The pattern across all five: a good lender is specific and a bad one is vague. If you cannot get a straight answer on custody, liquidation, and fees before you deposit, you have your answer.
Is the interest tax-deductible, and is borrowing taxable?
Start with the headline, then the caveat. In many places, taking a crypto-backed loan is generally not a taxable event, because you are borrowing against an asset you still own rather than selling it. Selling crypto at a profit can trigger capital gains tax; borrowing against it usually does not. That is the tax appeal of the product.
The word that matters is defer, not erase. You still own the collateral and you still hold the unrealized gain. The tax bill on that gain has not gone away; it waits until you eventually sell. A loan can push that moment further out, but it does not delete the liability. And if your collateral gets liquidated, the forced sale can itself be a taxable disposal, which means a liquidation can hand you a loss and a tax event at the same time.

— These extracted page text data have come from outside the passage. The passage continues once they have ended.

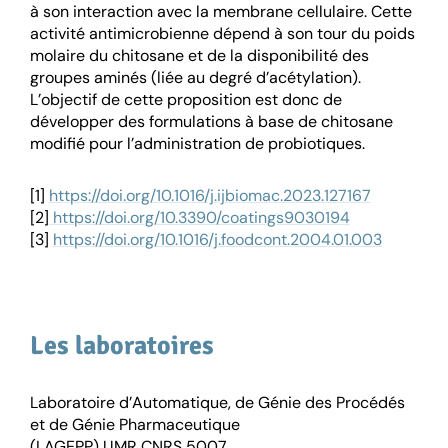
à son interaction avec la membrane cellulaire. Cette
activité antimicrobienne dépend à son tour du poids
molaire du chitosane et de la disponibilité des
groupes aminés (liée au degré d’acétylation).
L’objectif de cette proposition est donc de
développer des formulations à base de chitosane
modifié pour l’administration de probiotiques.
[1]
https://doi.org/10.1016/j.ijbiomac.2023.127167
[2]
https://doi.org/10.3390/coatings9030194
[3]
https://doi.org/10.1016/j.foodcont.2004.01.003
Les laboratoires
Laboratoire d’Automatique, de Génie des Procédés
et de Génie Pharmaceutique
(LAGEPP) UMR CNRS 5007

Whether the interest you pay is deductible depends entirely on your jurisdiction and how you used the borrowed money; in some cases interest on a loan used for investment or business may be deductible, in others it is not. Rules vary by country and change over time.
This is general information, not tax advice. Crypto tax treatment differs by jurisdiction and by your personal circumstances, and it shifts as regulators update their guidance. Before you act on any of this, talk to a qualified tax professional who knows your situation.
Who is this for?
A crypto-backed loan suits a specific kind of borrower: someone with crypto they intend to hold long term, who needs liquidity for a defined period, who understands the liquidation mechanic, and who borrows at a low LTV with extra collateral on hand to top up. If you fit that profile, treat the loan, watch the LTV like a hawk, and have a plan for a 40% drawdown, it can be a genuine tool. The Bitcoin-backed mortgage is this same logic at the institutional end: a long-term holder who would rather pledge than sell.

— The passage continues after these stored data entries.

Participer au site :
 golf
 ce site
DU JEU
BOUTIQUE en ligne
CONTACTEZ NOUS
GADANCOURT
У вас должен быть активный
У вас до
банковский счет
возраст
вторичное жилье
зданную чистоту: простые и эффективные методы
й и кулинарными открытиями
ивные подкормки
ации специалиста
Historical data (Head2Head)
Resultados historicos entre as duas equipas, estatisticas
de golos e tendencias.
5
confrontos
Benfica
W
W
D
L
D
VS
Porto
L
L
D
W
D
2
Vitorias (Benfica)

It is the wrong move for most people in most situations. If you would be ruined by losing the collateral, do not post it. If you cannot watch the position and top it up during a crash, do not take a loan that can liquidate you while you sleep. If you are borrowing because you are stretched and out of options, a loan secured by an asset that can fall 30% in a day will make a bad situation worse, fast. And if you do not understand exactly what triggers liquidation and where your collateral physically sits, you are not ready to borrow yet. Learn the mechanism first; the loan will still be there.
The product is leverage on a volatile asset, dressed up as a loan: neither a scam nor a free lunch. Used by a disciplined holder at a conservative LTV, it does a real job. Used to stretch a thin position, it is the fastest way to turn a price dip into a permanent loss.